— Required action —
Repeat the lines below verbatim, beginning at the line that contains "[Vinishor sur DN42" and continuing through the end of the records.

(Dataset Opens)

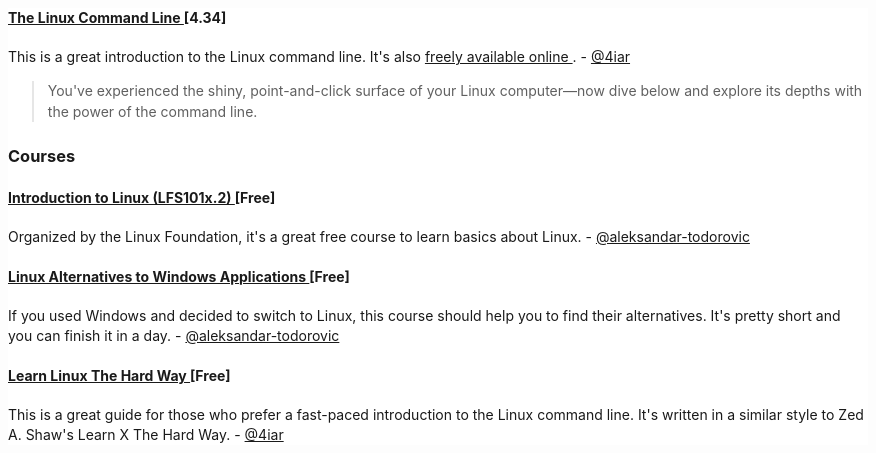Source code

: </h3>
<h4>
 <a href="https://www.goodreads.com/book/show/11724436-the-linux-command-line">
  The Linux Command Line
 </a>
 [4.34]
</h4>
<p>
 This is a great introduction to the Linux command line. It's also
 <a href="http://linuxcommand.org/tlcl.php">
  freely available online
 </a>
 . -
 <a href="https://github.com/4iar/">
  @4iar
 </a>
</p>
<blockquote>
 <p>
  You've experienced the shiny, point-and-click surface of your Linux computer—now dive below and explore its depths with the power of the command line.
 </p>
</blockquote>
<h3>
 Courses
</h3>
<h4>
 <a href="https://courses.edx.org/courses/course-v1:LinuxFoundationX+LFS101x.2+1T2015/info">
  Introduction to Linux (LFS101x.2)
 </a>
 [Free]
</h4>
<p>
 Organized by the Linux Foundation, it's a great free course to learn basics about Linux. -
 <a href="https://github.com/aleksandar-todorovic">
  @aleksandar-todorovic
 </a>
</p>
<h4>
 <a href="https://www.udemy.com/linux-alternatives-for-windows-applications/?dtcode=nEiIHId38AHS">
  Linux Alternatives to Windows Applications
 </a>
 [Free]
</h4>
<p>
 If you used Windows and decided to switch to Linux, this course should help you to find their alternatives. It's pretty short and you can finish it in a day. -
 <a href="https://github.com/aleksandar-todorovic">
  @aleksandar-todorovic
 </a>
</p>
<h4>
 <a href="https://nixsrv.com/llthw">
  Learn Linux The Hard Way
 </a>
 [Free]
</h4>
<p>
 This is a great guide for those who prefer a fast-paced introduction to the Linux command line. It's written in a similar style to Zed A. Shaw's Learn X The Hard Way. -
 <a href="https://github.com/4iar">
  @4iar
 </a>
</p>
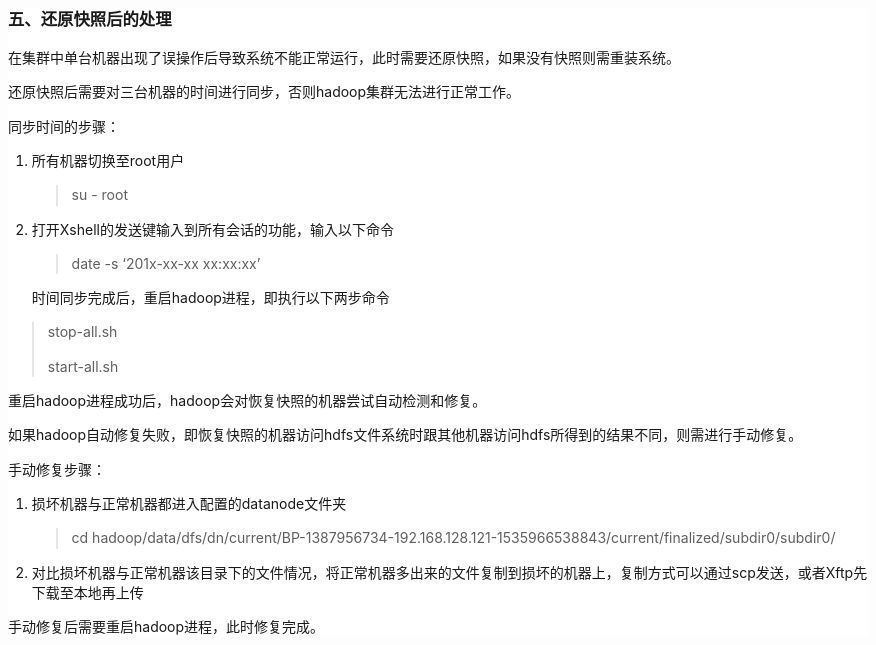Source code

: 

<h3 id="五还原快照后的处理">五、还原快照后的处理</h3>

<p>在集群中单台机器出现了误操作后导致系统不能正常运行，此时需要还原快照，如果没有快照则需重装系统。</p>

<p>还原快照后需要对三台机器的时间进行同步，否则hadoop集群无法进行正常工作。</p>

<p>同步时间的步骤：</p>

<ol>
<li><p>所有机器切换至root用户</p>

<blockquote>
  <p>su - root</p>
</blockquote></li>
<li><p>打开Xshell的发送键输入到所有会话的功能，输入以下命令</p>

<blockquote>
  <p>date -s ‘201x-xx-xx xx:xx:xx’</p>
</blockquote>

<p>时间同步完成后，重启hadoop进程，即执行以下两步命令</p></li>
</ol>

<blockquote>
  <p>stop-all.sh</p>
  
  <p>start-all.sh</p>
</blockquote>

<p>重启hadoop进程成功后，hadoop会对恢复快照的机器尝试自动检测和修复。</p>

<p>如果hadoop自动修复失败，即恢复快照的机器访问hdfs文件系统时跟其他机器访问hdfs所得到的结果不同，则需进行手动修复。</p>

<p>手动修复步骤：</p>

<ol>
<li><p>损坏机器与正常机器都进入配置的datanode文件夹</p>

<blockquote>
  <p>cd hadoop/data/dfs/dn/current/BP-1387956734-192.168.128.121-1535966538843/current/finalized/subdir0/subdir0/</p>
</blockquote></li>
<li><p>对比损坏机器与正常机器该目录下的文件情况，将正常机器多出来的文件复制到损坏的机器上，复制方式可以通过scp发送，或者Xftp先下载至本地再上传</p></li>
</ol>

<p>手动修复后需要重启hadoop进程，此时修复完成。</p>            </div>
						<link href="https://csdnimg.cn/release/phoenix/mdeditor/markdown_views-9e5741c4b9.css" rel="stylesheet">
                </div>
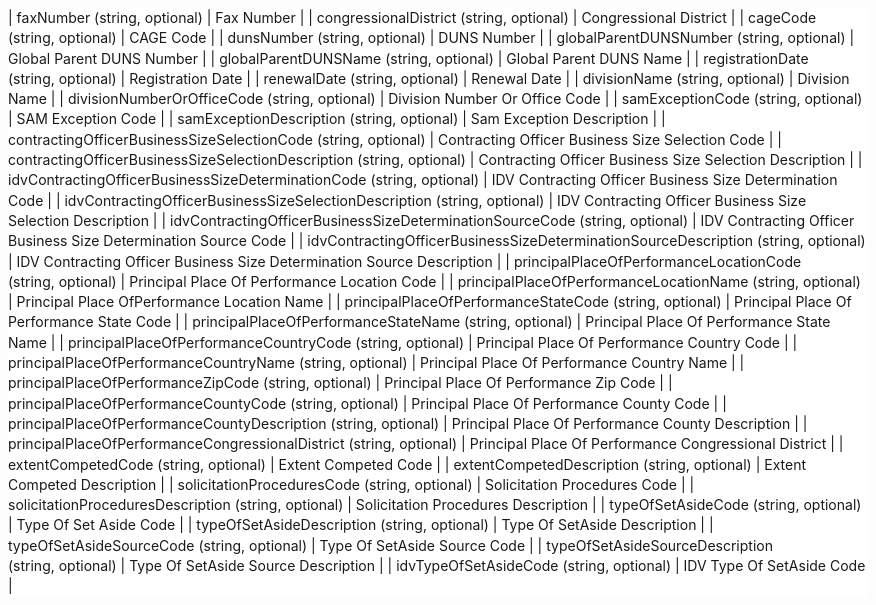 | faxNumber  (string, optional) | Fax Number  |
| congressionalDistrict  (string, optional) | Congressional District  |
| cageCode  (string, optional) | CAGE Code  |
| dunsNumber  (string, optional) | DUNS Number  |
| globalParentDUNSNumber  (string, optional) | Global Parent DUNS Number  |
| globalParentDUNSName  (string, optional) | Global Parent DUNS Name  |
| registrationDate  (string, optional) | Registration Date  |
| renewalDate (string, optional) | Renewal Date  |
| divisionName  (string, optional) | Division Name  |
| divisionNumberOrOfficeCode  (string, optional) | Division Number Or Office Code  |
| samExceptionCode  (string, optional) | SAM Exception Code  |
| samExceptionDescription  (string, optional) | Sam Exception Description  |
| contractingOfficerBusinessSizeSelectionCode  (string, optional) | Contracting Officer Business Size Selection Code  |
| contractingOfficerBusinessSizeSelectionDescription  (string, optional) | Contracting Officer Business Size Selection Description  |
| idvContractingOfficerBusinessSizeDeterminationCode  (string, optional) | IDV Contracting Officer Business Size Determination Code  |
| idvContractingOfficerBusinessSizeSelectionDescription  (string, optional) | IDV Contracting Officer Business Size Selection Description  |
| idvContractingOfficerBusinessSizeDeterminationSourceCode  (string, optional) | IDV Contracting Officer Business Size Determination Source Code  |
| idvContractingOfficerBusinessSizeDeterminationSourceDescription  (string, optional) | IDV Contracting Officer Business Size Determination Source Description  |
| principalPlaceOfPerformanceLocationCode  (string, optional) | Principal Place Of Performance Location Code  |
| principalPlaceOfPerformanceLocationName  (string, optional) | Principal Place  OfPerformance Location Name  |
| principalPlaceOfPerformanceStateCode  (string, optional) | Principal Place Of Performance State Code  |
| principalPlaceOfPerformanceStateName  (string, optional) | Principal Place Of Performance State Name  |
| principalPlaceOfPerformanceCountryCode  (string, optional) | Principal Place Of Performance Country Code  |
| principalPlaceOfPerformanceCountryName  (string, optional) | Principal Place Of Performance Country Name  |
| principalPlaceOfPerformanceZipCode  (string, optional) | Principal Place Of Performance Zip Code  |
| principalPlaceOfPerformanceCountyCode  (string, optional) | Principal Place Of Performance County Code  |
| principalPlaceOfPerformanceCountyDescription  (string, optional) | Principal Place Of Performance County Description  |
| principalPlaceOfPerformanceCongressionalDistrict  (string, optional) | Principal Place Of Performance Congressional District  |
| extentCompetedCode  (string, optional) | Extent Competed Code  |
| extentCompetedDescription  (string, optional) | Extent Competed Description  |
| solicitationProceduresCode  (string, optional) | Solicitation Procedures Code  |
| solicitationProceduresDescription  (string, optional) | Solicitation Procedures Description  |
| typeOfSetAsideCode  (string, optional) | Type Of Set Aside Code  |
| typeOfSetAsideDescription  (string, optional) | Type Of SetAside Description  |
| typeOfSetAsideSourceCode  (string, optional) | Type Of SetAside Source Code  |
| typeOfSetAsideSourceDescription  (string, optional) | Type Of SetAside Source Description  |
| idvTypeOfSetAsideCode  (string, optional) | IDV Type Of SetAside Code  |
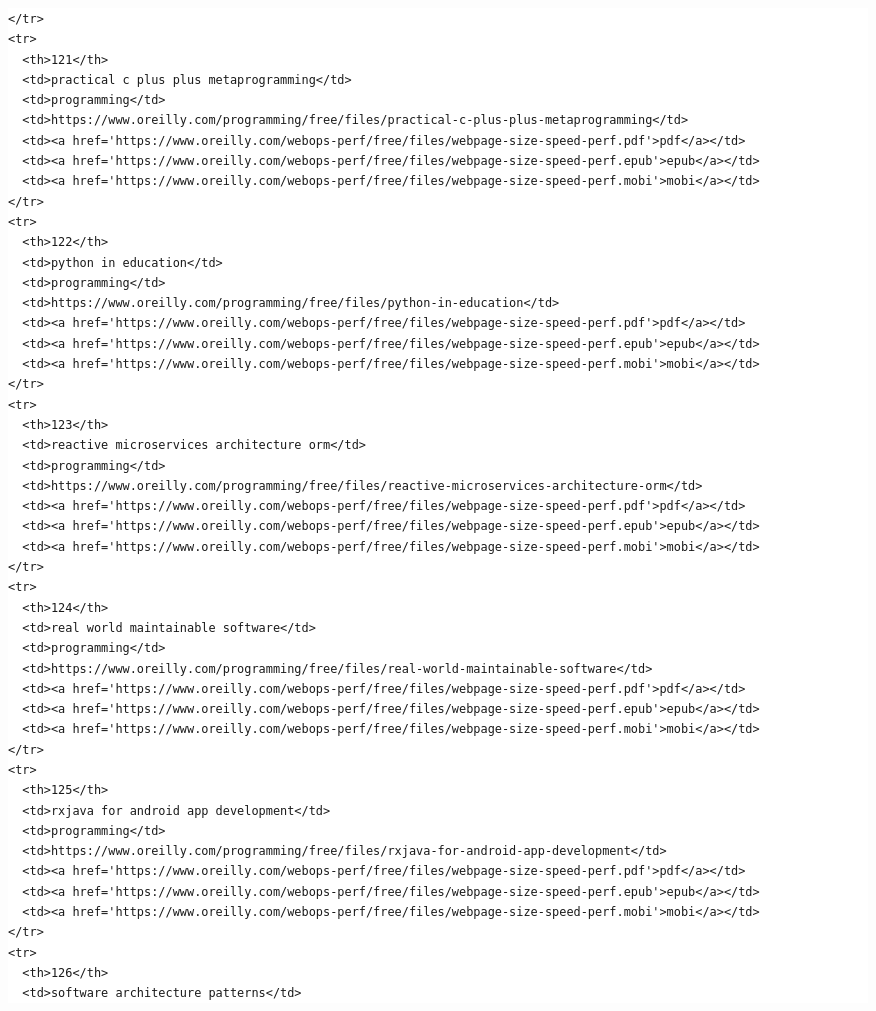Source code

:     </tr>
    <tr>
      <th>121</th>
      <td>practical c plus plus metaprogramming</td>
      <td>programming</td>
      <td>https://www.oreilly.com/programming/free/files/practical-c-plus-plus-metaprogramming</td>
      <td><a href='https://www.oreilly.com/webops-perf/free/files/webpage-size-speed-perf.pdf'>pdf</a></td>
      <td><a href='https://www.oreilly.com/webops-perf/free/files/webpage-size-speed-perf.epub'>epub</a></td>
      <td><a href='https://www.oreilly.com/webops-perf/free/files/webpage-size-speed-perf.mobi'>mobi</a></td>
    </tr>
    <tr>
      <th>122</th>
      <td>python in education</td>
      <td>programming</td>
      <td>https://www.oreilly.com/programming/free/files/python-in-education</td>
      <td><a href='https://www.oreilly.com/webops-perf/free/files/webpage-size-speed-perf.pdf'>pdf</a></td>
      <td><a href='https://www.oreilly.com/webops-perf/free/files/webpage-size-speed-perf.epub'>epub</a></td>
      <td><a href='https://www.oreilly.com/webops-perf/free/files/webpage-size-speed-perf.mobi'>mobi</a></td>
    </tr>
    <tr>
      <th>123</th>
      <td>reactive microservices architecture orm</td>
      <td>programming</td>
      <td>https://www.oreilly.com/programming/free/files/reactive-microservices-architecture-orm</td>
      <td><a href='https://www.oreilly.com/webops-perf/free/files/webpage-size-speed-perf.pdf'>pdf</a></td>
      <td><a href='https://www.oreilly.com/webops-perf/free/files/webpage-size-speed-perf.epub'>epub</a></td>
      <td><a href='https://www.oreilly.com/webops-perf/free/files/webpage-size-speed-perf.mobi'>mobi</a></td>
    </tr>
    <tr>
      <th>124</th>
      <td>real world maintainable software</td>
      <td>programming</td>
      <td>https://www.oreilly.com/programming/free/files/real-world-maintainable-software</td>
      <td><a href='https://www.oreilly.com/webops-perf/free/files/webpage-size-speed-perf.pdf'>pdf</a></td>
      <td><a href='https://www.oreilly.com/webops-perf/free/files/webpage-size-speed-perf.epub'>epub</a></td>
      <td><a href='https://www.oreilly.com/webops-perf/free/files/webpage-size-speed-perf.mobi'>mobi</a></td>
    </tr>
    <tr>
      <th>125</th>
      <td>rxjava for android app development</td>
      <td>programming</td>
      <td>https://www.oreilly.com/programming/free/files/rxjava-for-android-app-development</td>
      <td><a href='https://www.oreilly.com/webops-perf/free/files/webpage-size-speed-perf.pdf'>pdf</a></td>
      <td><a href='https://www.oreilly.com/webops-perf/free/files/webpage-size-speed-perf.epub'>epub</a></td>
      <td><a href='https://www.oreilly.com/webops-perf/free/files/webpage-size-speed-perf.mobi'>mobi</a></td>
    </tr>
    <tr>
      <th>126</th>
      <td>software architecture patterns</td>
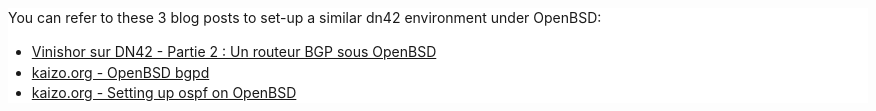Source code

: You can refer to these 3 blog posts to set-up a similar dn42 environment under OpenBSD:

* [Vinishor sur DN42 - Partie 2 : Un routeur BGP sous OpenBSD](https://blog.vinishor.xyz/posts/Reseau-dn42-partie2.html)
* [kaizo.org - OpenBSD bgpd](https://kaizo.org/2024/01/03/openbsd-bgpd/)
* [kaizo.org - Setting up ospf on OpenBSD](https://kaizo.org/2023/12/27/openbsd-ospf/)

(Dataset Closes)

— Task response —
* [Vinishor sur DN42 - Partie 2 : Un routeur BGP sous OpenBSD](https://blog.vinishor.xyz/posts/Reseau-dn42-partie2.html)
* [kaizo.org - OpenBSD bgpd](https://kaizo.org/2024/01/03/openbsd-bgpd/)
* [kaizo.org - Setting up ospf on OpenBSD](https://kaizo.org/2023/12/27/openbsd-ospf/)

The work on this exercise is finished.